First-round pick Levi Jones continues to look good, but the one question hanging over him (can the 310-pound left tackle handle the bull rush?) won't begin to be answered until the pads go on July 26 at Georgetown College. . .

Jones' Arizona State teammate, guard Victor Leyva, is back after attending Friday's White House reception honoring Mexican Independence. Leyva introduced himself to President and Mrs. Bush in a reception line and had his picture taken with them.

"I told him I played for the Cincinnati Bengals and we shook hands, but, no, there was no small talk," Leyva said.. "He's on a pretty tight schedule, but it was a thrill. I hope they can get that picture up here."

Leyva, born in Mexico and raised in California from age 3, savored meeting his first president. The closest he came before the trip to the East Room was a few years ago, "when Clinton came to Arizona State and I was there, but you couldn't get near him." . . .

Backup left tackle John Jackson returned to practice Sunday following the death of his father over the weekend. . .

BOOKER COMES BACK: At 34, defensive end Vaughn Booker admitted he thought about hanging it up this offseason.
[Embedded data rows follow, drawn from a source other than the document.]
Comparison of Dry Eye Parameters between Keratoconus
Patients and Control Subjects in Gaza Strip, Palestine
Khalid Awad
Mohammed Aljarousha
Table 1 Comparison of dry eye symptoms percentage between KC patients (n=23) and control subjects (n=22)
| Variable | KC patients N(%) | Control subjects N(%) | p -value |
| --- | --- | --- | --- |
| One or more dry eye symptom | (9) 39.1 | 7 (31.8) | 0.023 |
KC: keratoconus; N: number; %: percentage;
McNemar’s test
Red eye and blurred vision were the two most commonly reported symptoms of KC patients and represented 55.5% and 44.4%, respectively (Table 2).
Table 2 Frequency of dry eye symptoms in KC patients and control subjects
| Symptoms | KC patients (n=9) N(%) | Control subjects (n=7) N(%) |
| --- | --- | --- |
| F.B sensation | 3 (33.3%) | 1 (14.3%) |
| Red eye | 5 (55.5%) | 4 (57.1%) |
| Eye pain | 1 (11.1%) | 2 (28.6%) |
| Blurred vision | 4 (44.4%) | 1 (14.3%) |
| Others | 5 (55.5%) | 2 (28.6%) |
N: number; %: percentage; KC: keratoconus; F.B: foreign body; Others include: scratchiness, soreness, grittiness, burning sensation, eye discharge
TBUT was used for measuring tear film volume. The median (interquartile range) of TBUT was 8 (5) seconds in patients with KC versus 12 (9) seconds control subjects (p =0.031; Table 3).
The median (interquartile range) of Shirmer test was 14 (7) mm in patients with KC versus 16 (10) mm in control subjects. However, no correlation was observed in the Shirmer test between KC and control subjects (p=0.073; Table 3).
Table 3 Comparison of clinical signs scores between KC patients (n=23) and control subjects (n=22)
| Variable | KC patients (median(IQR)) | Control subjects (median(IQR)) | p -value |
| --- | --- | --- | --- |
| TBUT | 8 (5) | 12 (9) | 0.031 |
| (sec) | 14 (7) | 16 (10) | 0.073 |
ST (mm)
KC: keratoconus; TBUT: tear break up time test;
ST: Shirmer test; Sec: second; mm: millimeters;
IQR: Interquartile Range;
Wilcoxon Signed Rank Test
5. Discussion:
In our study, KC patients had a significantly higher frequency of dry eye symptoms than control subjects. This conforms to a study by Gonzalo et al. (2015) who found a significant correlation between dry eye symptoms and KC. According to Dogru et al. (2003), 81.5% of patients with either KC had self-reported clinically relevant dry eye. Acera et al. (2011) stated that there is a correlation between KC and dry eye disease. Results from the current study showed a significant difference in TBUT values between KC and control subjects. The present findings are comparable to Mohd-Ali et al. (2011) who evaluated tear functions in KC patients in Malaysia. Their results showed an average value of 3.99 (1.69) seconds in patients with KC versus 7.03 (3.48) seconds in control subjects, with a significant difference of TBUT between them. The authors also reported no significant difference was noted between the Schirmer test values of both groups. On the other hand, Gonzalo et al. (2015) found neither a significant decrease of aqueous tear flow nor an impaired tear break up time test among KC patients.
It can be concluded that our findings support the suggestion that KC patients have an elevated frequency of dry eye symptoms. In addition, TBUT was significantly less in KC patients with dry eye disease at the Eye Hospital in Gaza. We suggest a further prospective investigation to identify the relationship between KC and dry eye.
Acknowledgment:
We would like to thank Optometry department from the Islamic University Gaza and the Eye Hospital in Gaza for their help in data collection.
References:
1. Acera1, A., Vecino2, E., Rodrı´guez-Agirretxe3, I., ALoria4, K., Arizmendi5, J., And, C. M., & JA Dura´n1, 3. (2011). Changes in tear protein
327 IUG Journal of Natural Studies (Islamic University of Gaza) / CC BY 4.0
He said he's got another year left in his body and he wanted to come back to a defense that had no turnover in its starting lineup.

"That's never happened to me

in my (nine seasons) years in the league," Booker said. "Where no player on defense left. That's another reason I wanted to come back. I'm excited about the players we have on defense and what we can accomplish this year. Plus, the coaches wanted me back and that's always satisfying."
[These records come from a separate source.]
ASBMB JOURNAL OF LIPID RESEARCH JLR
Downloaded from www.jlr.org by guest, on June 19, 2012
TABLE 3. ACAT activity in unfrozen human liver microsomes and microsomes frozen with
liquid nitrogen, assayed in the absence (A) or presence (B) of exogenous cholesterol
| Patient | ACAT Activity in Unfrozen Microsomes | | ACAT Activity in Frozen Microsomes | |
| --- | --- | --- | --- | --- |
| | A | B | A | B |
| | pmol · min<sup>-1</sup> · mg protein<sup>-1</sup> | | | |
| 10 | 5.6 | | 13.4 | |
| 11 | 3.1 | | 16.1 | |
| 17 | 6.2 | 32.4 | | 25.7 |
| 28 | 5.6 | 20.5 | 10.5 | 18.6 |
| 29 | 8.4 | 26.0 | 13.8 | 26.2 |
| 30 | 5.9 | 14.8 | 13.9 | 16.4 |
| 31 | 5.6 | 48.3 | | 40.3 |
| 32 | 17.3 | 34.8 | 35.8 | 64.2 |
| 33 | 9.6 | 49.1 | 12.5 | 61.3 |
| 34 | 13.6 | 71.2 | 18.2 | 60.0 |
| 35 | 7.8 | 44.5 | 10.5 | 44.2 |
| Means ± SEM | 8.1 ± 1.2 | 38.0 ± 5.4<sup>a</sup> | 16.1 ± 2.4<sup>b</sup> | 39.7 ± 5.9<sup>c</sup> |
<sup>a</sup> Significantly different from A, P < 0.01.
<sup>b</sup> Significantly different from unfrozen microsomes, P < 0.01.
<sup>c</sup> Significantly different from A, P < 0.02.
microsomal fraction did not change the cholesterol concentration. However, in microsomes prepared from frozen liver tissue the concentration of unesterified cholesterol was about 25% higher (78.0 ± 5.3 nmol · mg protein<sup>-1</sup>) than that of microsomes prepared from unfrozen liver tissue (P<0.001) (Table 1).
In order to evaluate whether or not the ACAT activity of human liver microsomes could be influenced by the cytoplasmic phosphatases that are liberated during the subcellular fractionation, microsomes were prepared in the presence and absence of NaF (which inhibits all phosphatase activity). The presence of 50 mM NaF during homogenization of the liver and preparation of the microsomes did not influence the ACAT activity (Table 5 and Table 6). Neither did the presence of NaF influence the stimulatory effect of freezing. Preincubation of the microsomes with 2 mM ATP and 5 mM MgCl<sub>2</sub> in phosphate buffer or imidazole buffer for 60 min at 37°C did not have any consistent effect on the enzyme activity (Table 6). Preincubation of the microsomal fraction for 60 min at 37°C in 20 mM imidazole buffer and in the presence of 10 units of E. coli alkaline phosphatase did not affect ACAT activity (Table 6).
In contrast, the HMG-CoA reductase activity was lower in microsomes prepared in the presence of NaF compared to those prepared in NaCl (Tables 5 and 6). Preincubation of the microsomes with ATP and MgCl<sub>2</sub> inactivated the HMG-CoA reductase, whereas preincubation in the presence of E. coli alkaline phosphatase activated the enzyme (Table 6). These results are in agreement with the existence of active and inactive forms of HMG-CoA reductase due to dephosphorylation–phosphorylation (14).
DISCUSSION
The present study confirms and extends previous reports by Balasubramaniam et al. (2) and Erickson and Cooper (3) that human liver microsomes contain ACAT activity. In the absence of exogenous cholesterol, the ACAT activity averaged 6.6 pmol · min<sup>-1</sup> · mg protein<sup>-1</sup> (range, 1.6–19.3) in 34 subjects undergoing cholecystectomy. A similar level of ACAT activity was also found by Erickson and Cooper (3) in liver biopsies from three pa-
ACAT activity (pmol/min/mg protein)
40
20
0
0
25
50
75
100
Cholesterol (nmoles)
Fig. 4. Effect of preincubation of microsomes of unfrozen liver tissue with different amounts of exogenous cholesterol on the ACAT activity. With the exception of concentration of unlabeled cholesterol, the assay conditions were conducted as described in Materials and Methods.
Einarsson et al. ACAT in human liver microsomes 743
Booker, who has three years left on his contract, hinted this very well could be his last season. He has never said he is a workout warrior and admitted he hasn't done much this offseason.

"No, no," Booker said. "But when I have to be ready , I'll be ready. This is the offseason. To me football is attention to detail on Sunday. When the ball is snapped, football is 22 guys on the field trying to beat the hell out of each other."